__Try it__
Below is a block of records: output all of them exactly and leave out the pictures.

__Records provided__
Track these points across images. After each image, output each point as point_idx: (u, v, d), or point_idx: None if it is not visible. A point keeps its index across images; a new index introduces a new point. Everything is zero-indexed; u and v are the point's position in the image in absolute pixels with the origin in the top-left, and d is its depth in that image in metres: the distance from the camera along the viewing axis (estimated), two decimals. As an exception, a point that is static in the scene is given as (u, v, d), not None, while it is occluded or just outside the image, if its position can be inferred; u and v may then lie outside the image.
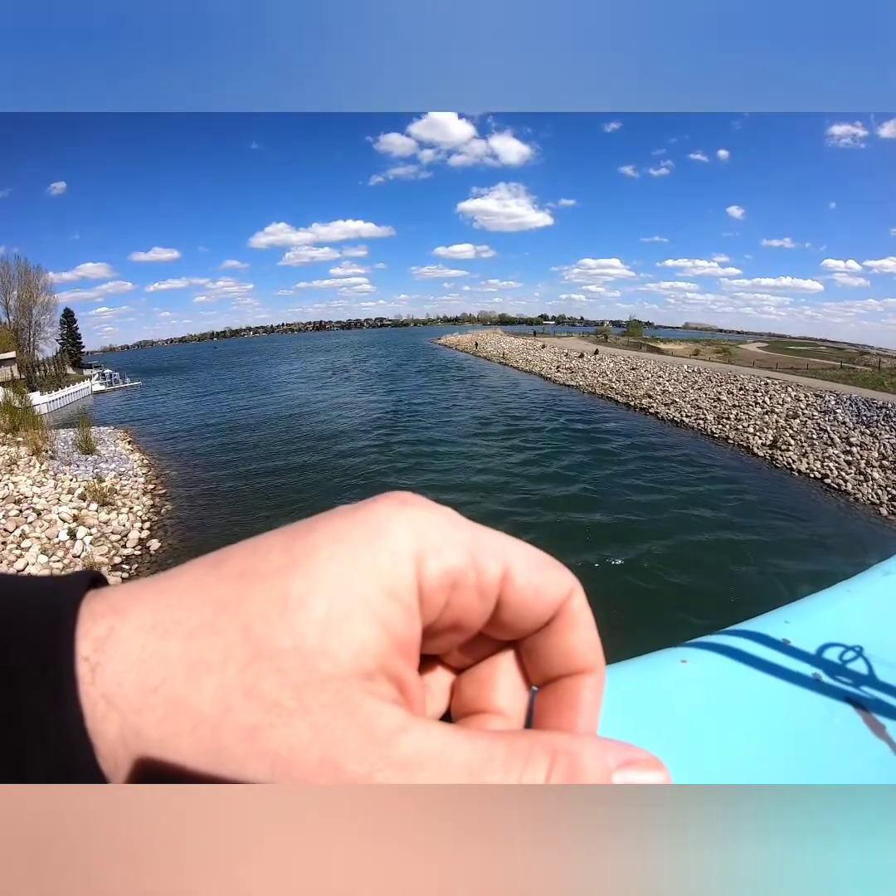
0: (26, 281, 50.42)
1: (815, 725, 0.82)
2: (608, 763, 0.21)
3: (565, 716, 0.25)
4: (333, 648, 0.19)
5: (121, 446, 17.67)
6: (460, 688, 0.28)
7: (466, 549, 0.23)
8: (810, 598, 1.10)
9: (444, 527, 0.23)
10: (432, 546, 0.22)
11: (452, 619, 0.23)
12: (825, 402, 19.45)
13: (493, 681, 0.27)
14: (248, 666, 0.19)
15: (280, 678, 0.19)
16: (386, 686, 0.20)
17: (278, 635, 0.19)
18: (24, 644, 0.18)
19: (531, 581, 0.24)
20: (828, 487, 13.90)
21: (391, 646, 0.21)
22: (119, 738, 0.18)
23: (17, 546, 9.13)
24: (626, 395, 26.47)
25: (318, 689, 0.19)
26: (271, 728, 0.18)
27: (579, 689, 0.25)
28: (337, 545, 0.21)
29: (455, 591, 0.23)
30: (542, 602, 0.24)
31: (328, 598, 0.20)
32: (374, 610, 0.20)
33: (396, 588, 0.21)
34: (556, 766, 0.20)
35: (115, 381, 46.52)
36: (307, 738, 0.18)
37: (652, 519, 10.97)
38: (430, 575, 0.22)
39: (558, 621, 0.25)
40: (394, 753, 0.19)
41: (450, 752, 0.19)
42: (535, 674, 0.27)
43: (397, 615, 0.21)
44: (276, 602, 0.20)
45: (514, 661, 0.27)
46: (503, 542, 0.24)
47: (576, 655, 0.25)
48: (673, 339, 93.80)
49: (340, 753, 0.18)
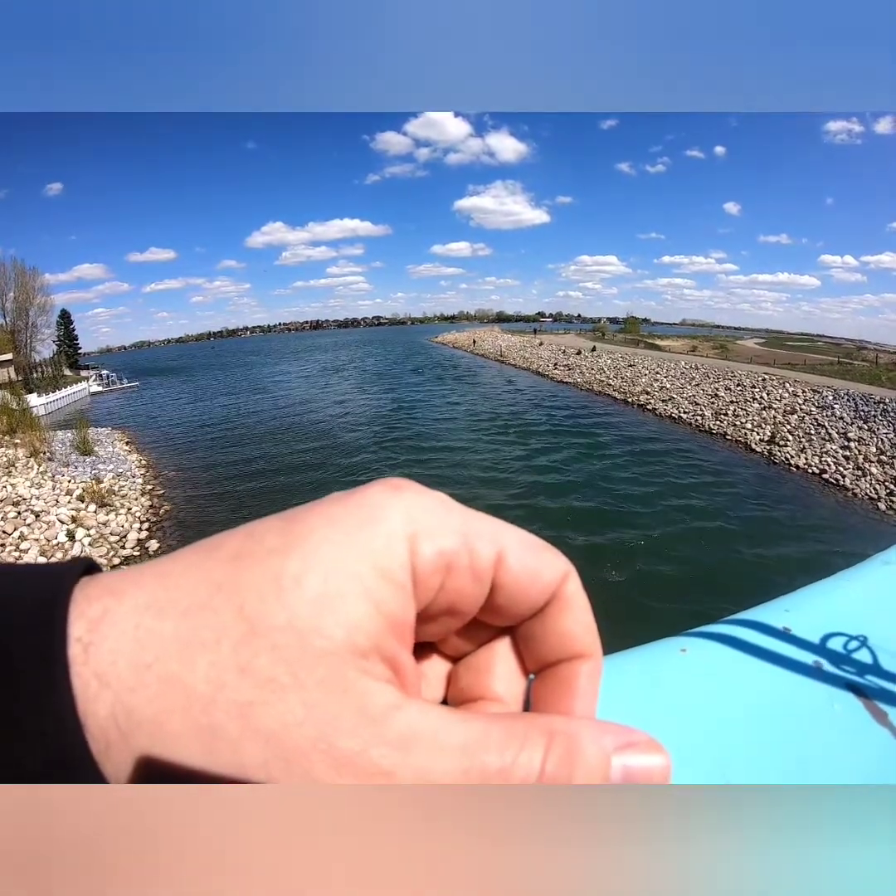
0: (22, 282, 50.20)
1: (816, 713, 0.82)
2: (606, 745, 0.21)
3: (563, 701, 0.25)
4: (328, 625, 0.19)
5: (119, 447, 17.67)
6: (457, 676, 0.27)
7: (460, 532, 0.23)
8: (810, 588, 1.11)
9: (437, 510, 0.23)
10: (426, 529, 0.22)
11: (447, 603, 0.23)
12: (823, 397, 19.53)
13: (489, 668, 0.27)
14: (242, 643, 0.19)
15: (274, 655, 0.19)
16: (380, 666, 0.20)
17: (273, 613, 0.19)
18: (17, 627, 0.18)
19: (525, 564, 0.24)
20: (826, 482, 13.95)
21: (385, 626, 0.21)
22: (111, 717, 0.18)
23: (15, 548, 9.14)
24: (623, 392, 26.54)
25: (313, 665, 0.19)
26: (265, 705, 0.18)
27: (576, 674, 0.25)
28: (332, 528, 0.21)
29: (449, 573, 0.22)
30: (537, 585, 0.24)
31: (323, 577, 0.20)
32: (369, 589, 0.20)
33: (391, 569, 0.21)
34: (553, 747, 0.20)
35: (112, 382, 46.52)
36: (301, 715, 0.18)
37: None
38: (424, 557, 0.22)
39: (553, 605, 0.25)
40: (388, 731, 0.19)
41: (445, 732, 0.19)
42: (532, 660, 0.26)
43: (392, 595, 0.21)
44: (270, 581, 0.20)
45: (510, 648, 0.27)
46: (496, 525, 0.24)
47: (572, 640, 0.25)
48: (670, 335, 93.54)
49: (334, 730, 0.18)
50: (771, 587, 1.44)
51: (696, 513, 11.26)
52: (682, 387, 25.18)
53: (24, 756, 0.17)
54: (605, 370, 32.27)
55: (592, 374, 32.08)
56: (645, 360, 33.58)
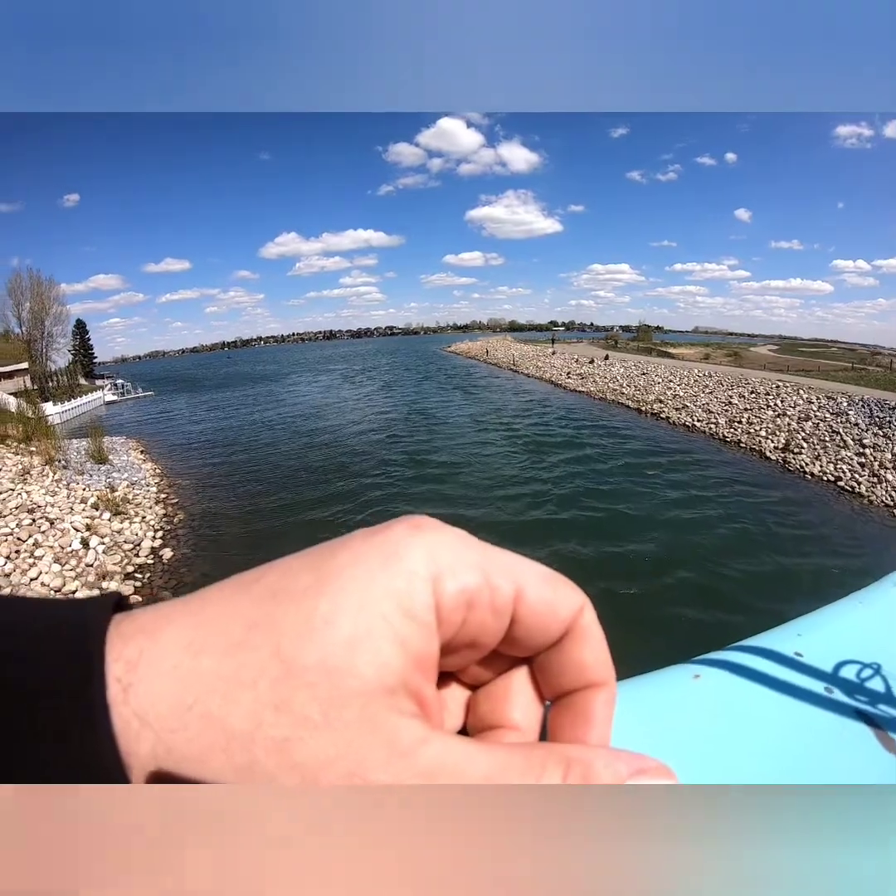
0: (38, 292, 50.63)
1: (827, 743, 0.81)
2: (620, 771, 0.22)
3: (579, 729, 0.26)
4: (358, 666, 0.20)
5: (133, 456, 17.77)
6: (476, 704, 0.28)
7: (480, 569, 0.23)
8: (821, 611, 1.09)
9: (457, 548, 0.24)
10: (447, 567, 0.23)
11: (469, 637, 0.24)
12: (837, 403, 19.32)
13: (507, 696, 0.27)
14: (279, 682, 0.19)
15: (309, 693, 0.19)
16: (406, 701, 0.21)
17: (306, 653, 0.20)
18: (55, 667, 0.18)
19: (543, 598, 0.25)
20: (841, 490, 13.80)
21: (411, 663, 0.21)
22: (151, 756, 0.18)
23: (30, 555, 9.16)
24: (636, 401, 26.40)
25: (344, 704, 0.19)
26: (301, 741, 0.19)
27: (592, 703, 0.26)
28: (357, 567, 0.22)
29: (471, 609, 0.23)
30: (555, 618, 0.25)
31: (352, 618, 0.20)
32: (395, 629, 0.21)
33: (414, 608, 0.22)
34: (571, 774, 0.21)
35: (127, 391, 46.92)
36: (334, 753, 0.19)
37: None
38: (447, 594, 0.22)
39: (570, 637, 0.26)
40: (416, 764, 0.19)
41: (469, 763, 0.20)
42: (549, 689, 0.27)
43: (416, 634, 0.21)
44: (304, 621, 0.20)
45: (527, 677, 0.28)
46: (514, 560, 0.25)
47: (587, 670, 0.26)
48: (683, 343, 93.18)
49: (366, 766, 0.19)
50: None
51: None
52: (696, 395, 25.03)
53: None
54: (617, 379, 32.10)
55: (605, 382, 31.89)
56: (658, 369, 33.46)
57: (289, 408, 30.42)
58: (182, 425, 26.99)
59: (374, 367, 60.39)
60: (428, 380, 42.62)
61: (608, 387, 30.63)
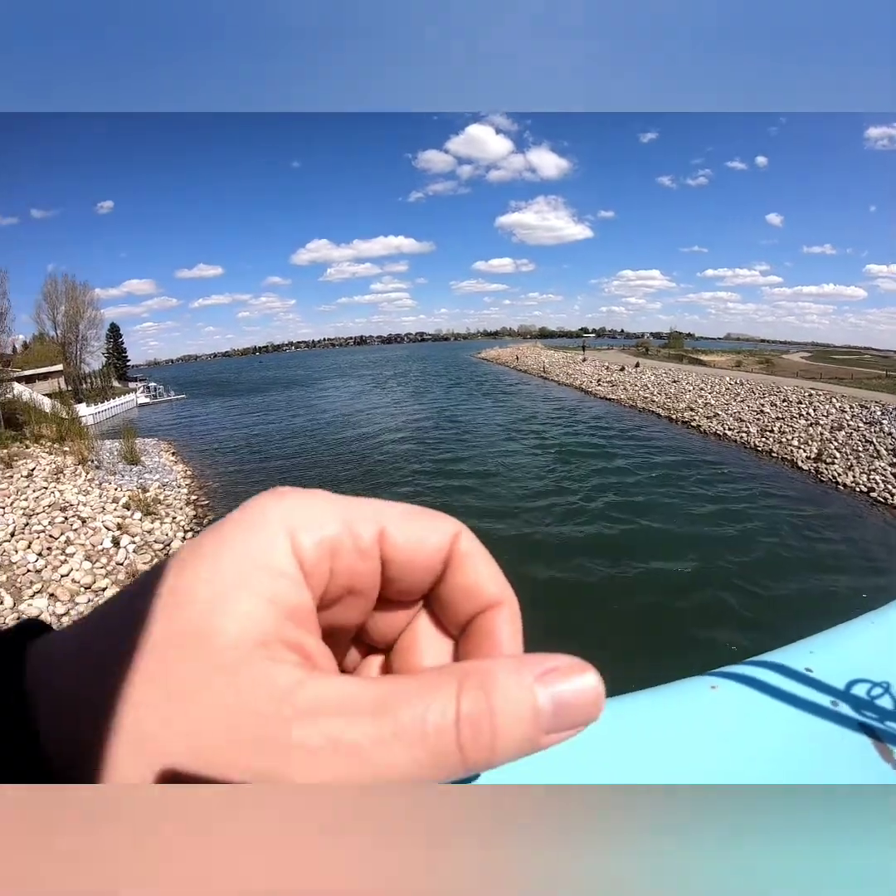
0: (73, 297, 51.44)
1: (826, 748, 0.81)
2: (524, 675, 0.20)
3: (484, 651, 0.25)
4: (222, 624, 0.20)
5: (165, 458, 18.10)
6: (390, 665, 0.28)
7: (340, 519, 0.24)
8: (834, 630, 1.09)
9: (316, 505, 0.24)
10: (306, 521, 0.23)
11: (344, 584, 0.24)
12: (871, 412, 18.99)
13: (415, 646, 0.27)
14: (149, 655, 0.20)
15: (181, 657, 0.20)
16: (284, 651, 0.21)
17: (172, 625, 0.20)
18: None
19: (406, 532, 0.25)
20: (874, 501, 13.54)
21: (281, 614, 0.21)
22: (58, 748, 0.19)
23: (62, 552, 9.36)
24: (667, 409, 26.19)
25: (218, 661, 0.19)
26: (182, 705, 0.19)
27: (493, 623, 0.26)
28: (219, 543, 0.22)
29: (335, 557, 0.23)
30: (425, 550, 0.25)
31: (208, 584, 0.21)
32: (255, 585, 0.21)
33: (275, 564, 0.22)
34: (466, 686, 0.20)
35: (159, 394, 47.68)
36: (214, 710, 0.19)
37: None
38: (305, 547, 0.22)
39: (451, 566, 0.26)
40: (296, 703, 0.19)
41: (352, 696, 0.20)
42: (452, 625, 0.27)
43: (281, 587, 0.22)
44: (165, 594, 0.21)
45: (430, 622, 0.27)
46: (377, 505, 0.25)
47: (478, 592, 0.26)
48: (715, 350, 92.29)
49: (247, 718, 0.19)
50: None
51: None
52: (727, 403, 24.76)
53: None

__Answer to this task__
Track these points across images. After each image, output each point as point_idx: (u, v, d), or point_idx: None if it is not visible. A point keeps its index across images; a new index introduces a new point. Everything is zero-indexed; u and v are the point's position in the image in absolute pixels with the origin in the top-left, and d is its depth in that image in metres: the distance from the camera along the viewing axis (estimated), two decimals. As an exception, a point that is static in the scene is given as (u, v, d), not None, while it is occluded or just outside the image, if its position can be inferred; u and v may then lie outside the image.
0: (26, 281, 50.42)
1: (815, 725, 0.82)
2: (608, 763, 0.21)
3: (565, 716, 0.25)
4: (333, 648, 0.19)
5: (121, 446, 17.67)
6: (460, 688, 0.28)
7: (466, 549, 0.23)
8: (810, 598, 1.10)
9: (444, 527, 0.23)
10: (432, 546, 0.22)
11: (452, 619, 0.23)
12: (825, 402, 19.45)
13: (493, 681, 0.27)
14: (248, 666, 0.19)
15: (280, 678, 0.19)
16: (386, 686, 0.20)
17: (278, 635, 0.19)
18: (24, 644, 0.18)
19: (531, 581, 0.24)
20: (828, 487, 13.90)
21: (391, 646, 0.21)
22: (119, 738, 0.18)
23: (17, 546, 9.13)
24: (626, 395, 26.47)
25: (318, 689, 0.19)
26: (271, 728, 0.18)
27: (579, 689, 0.25)
28: (337, 545, 0.21)
29: (455, 591, 0.23)
30: (542, 602, 0.24)
31: (328, 598, 0.20)
32: (374, 610, 0.20)
33: (396, 588, 0.21)
34: (556, 766, 0.20)
35: (115, 381, 46.52)
36: (307, 738, 0.18)
37: (652, 519, 10.97)
38: (430, 575, 0.22)
39: (558, 621, 0.25)
40: (394, 753, 0.19)
41: (450, 752, 0.19)
42: (535, 674, 0.27)
43: (397, 615, 0.21)
44: (276, 602, 0.20)
45: (514, 661, 0.27)
46: (503, 542, 0.24)
47: (576, 655, 0.25)
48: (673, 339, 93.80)
49: (340, 753, 0.18)
0: (22, 282, 50.20)
1: (816, 713, 0.82)
2: (606, 745, 0.21)
3: (563, 701, 0.25)
4: (328, 625, 0.19)
5: (119, 447, 17.67)
6: (457, 676, 0.27)
7: (460, 532, 0.23)
8: (810, 588, 1.11)
9: (437, 510, 0.23)
10: (426, 529, 0.22)
11: (447, 603, 0.23)
12: (823, 397, 19.53)
13: (489, 668, 0.27)
14: (242, 643, 0.19)
15: (274, 655, 0.19)
16: (380, 666, 0.20)
17: (273, 613, 0.19)
18: (17, 627, 0.18)
19: (525, 564, 0.24)
20: (826, 482, 13.95)
21: (385, 626, 0.21)
22: (111, 717, 0.18)
23: (15, 548, 9.14)
24: (623, 392, 26.54)
25: (313, 665, 0.19)
26: (265, 705, 0.18)
27: (576, 674, 0.25)
28: (332, 528, 0.21)
29: (449, 573, 0.22)
30: (537, 585, 0.24)
31: (323, 577, 0.20)
32: (369, 589, 0.20)
33: (391, 569, 0.21)
34: (553, 747, 0.20)
35: (112, 382, 46.52)
36: (301, 715, 0.18)
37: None
38: (424, 557, 0.22)
39: (553, 605, 0.25)
40: (388, 731, 0.19)
41: (445, 732, 0.19)
42: (532, 660, 0.26)
43: (392, 595, 0.21)
44: (270, 581, 0.20)
45: (510, 648, 0.27)
46: (496, 525, 0.24)
47: (572, 640, 0.25)
48: (670, 335, 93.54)
49: (334, 730, 0.18)
50: (771, 587, 1.44)
51: (696, 513, 11.26)
52: (682, 387, 25.18)
53: (24, 756, 0.17)
54: (605, 370, 32.27)
55: (592, 374, 32.08)
56: (645, 360, 33.58)
0: (38, 292, 50.63)
1: (827, 743, 0.81)
2: (620, 771, 0.22)
3: (579, 729, 0.26)
4: (358, 666, 0.20)
5: (133, 456, 17.77)
6: (476, 704, 0.28)
7: (480, 569, 0.23)
8: (821, 611, 1.09)
9: (457, 548, 0.24)
10: (447, 567, 0.23)
11: (469, 637, 0.24)
12: (837, 403, 19.32)
13: (507, 696, 0.27)
14: (279, 682, 0.19)
15: (309, 693, 0.19)
16: (406, 701, 0.21)
17: (306, 653, 0.20)
18: (55, 667, 0.18)
19: (543, 598, 0.25)
20: (841, 490, 13.80)
21: (411, 663, 0.21)
22: (151, 756, 0.18)
23: (30, 555, 9.16)
24: (636, 401, 26.40)
25: (344, 704, 0.19)
26: (301, 741, 0.19)
27: (592, 703, 0.26)
28: (357, 567, 0.22)
29: (471, 609, 0.23)
30: (555, 618, 0.25)
31: (352, 618, 0.20)
32: (395, 629, 0.21)
33: (414, 608, 0.22)
34: (571, 774, 0.21)
35: (127, 391, 46.92)
36: (334, 753, 0.19)
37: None
38: (447, 594, 0.22)
39: (570, 637, 0.26)
40: (416, 764, 0.19)
41: (469, 763, 0.20)
42: (549, 689, 0.27)
43: (416, 634, 0.21)
44: (304, 621, 0.20)
45: (527, 677, 0.28)
46: (514, 560, 0.25)
47: (587, 670, 0.26)
48: (683, 343, 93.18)
49: (366, 766, 0.19)
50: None
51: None
52: (696, 395, 25.03)
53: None
54: (617, 379, 32.10)
55: (605, 382, 31.89)
56: (658, 369, 33.46)
57: (289, 408, 30.42)
58: (182, 425, 26.99)
59: (374, 367, 60.39)
60: (428, 380, 42.62)
61: (608, 387, 30.63)
0: (73, 297, 51.44)
1: (826, 748, 0.81)
2: (524, 675, 0.20)
3: (484, 651, 0.25)
4: (222, 624, 0.20)
5: (165, 458, 18.10)
6: (390, 665, 0.28)
7: (340, 519, 0.24)
8: (834, 630, 1.09)
9: (316, 505, 0.24)
10: (306, 521, 0.23)
11: (344, 584, 0.24)
12: (871, 412, 18.99)
13: (415, 646, 0.27)
14: (149, 655, 0.20)
15: (181, 657, 0.20)
16: (284, 651, 0.21)
17: (172, 625, 0.20)
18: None
19: (406, 532, 0.25)
20: (874, 501, 13.54)
21: (281, 614, 0.21)
22: (58, 748, 0.19)
23: (62, 552, 9.36)
24: (667, 409, 26.19)
25: (218, 661, 0.19)
26: (182, 705, 0.19)
27: (493, 623, 0.26)
28: (219, 543, 0.22)
29: (335, 557, 0.23)
30: (425, 550, 0.25)
31: (208, 584, 0.21)
32: (255, 585, 0.21)
33: (275, 564, 0.22)
34: (466, 686, 0.20)
35: (159, 394, 47.68)
36: (214, 710, 0.19)
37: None
38: (305, 547, 0.22)
39: (451, 566, 0.26)
40: (296, 703, 0.19)
41: (352, 696, 0.20)
42: (452, 625, 0.27)
43: (281, 587, 0.22)
44: (165, 594, 0.21)
45: (430, 622, 0.27)
46: (377, 505, 0.25)
47: (478, 592, 0.26)
48: (715, 350, 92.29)
49: (247, 718, 0.19)
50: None
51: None
52: (727, 403, 24.76)
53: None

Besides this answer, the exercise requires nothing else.